Journal Article
Atmospheric Chemistry and Physics, vol. 20, iss. 11, pp. 6479-6493, 2020
Authors
Wenchao Han, Zhanqing Li, Fang Wu, Yuwei Zhang, Jianping Guo, Tianning Su, Maureen Cribb, Jiwen Fan, Tianmeng Chen, Jing Wei, Seoung-Soo Lee
Abstract
Abstract. The urban heat island intensity (UHII) is the temperature difference between
urban areas and their rural surroundings. It is commonly attributed to
changes in the underlying surface structure caused by urbanization. Air
pollution caused by aerosol particles can affect the UHII through changing
(1) the surface energy balance by the aerosol radiative effect (ARE) and (2) planetary-boundary-layer (PBL)

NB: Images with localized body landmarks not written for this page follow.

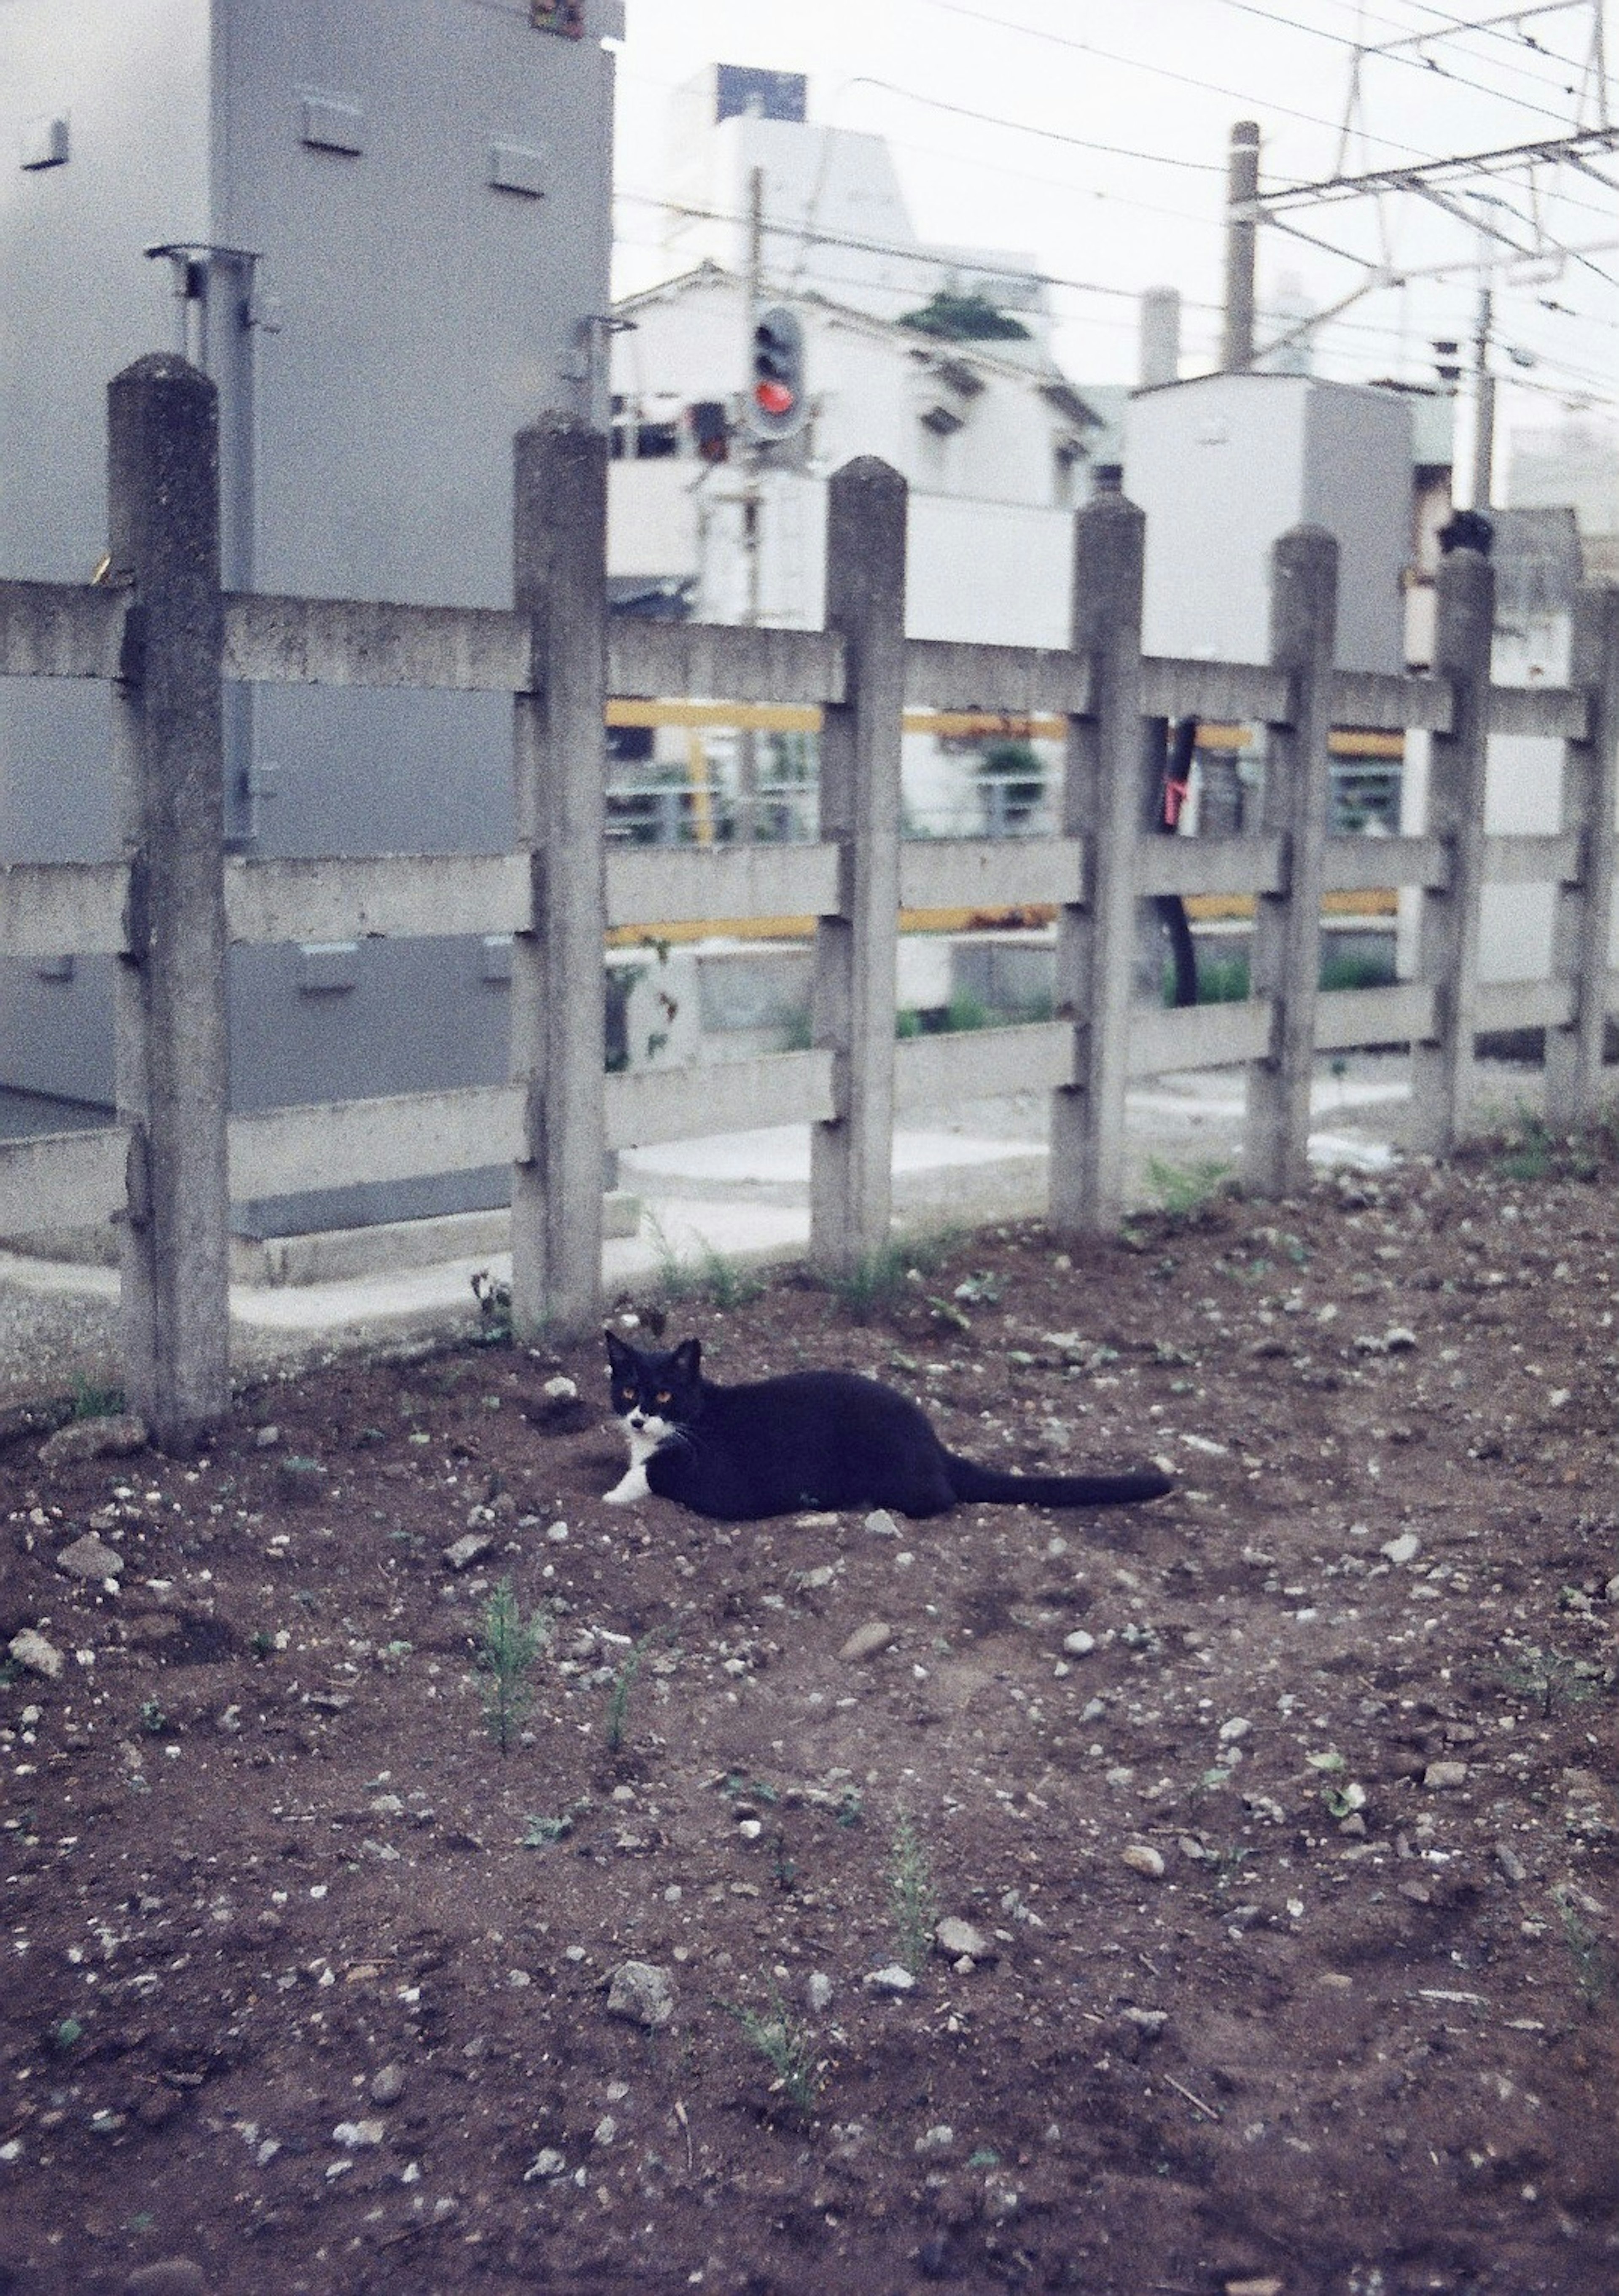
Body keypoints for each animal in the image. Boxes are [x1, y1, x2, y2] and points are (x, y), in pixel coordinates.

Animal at [602, 1332, 1166, 1524]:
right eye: (629, 1391)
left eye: (666, 1395)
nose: (639, 1417)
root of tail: (932, 1440)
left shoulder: (715, 1477)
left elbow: (654, 1472)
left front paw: (614, 1494)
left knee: (941, 1498)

stability and airflow intensity by modifying thermodynamic structure, which
is referred to as the aerosol dynamic effect (ADE). By analyzing satellite data
and ground-based observations collected from 2001 to 2010 at 35 cities in
China and using the WRF-Chem model, we find that the impact of aerosols on
UHII differs considerably: reducing the UHII in summer but increasing the
UHII in winter. This seasonal contrast is proposed to be caused by the
different strengths of the ARE and ADE between summer and winter. In summer,
the ARE on UHII is dominant over the ADE, cooling down surface temperature
more strongly in urban areas than in rural areas because of much higher
aerosol loading, and offsets the urban heating, therefore weakening UHII. In
winter, however, the ADE is more dominant, because aerosols stabilize the
PBL more in the polluted condition, weakening the near-surface heat
transport over urban areas in both vertical and horizontal directions. This
means that the heat accumulated in urban areas is dispersed less effectively,
and thus the UHII is enhanced. These findings shed new light on the impact
of the interaction between urbanization-induced surface changes and air
pollution on urban climate.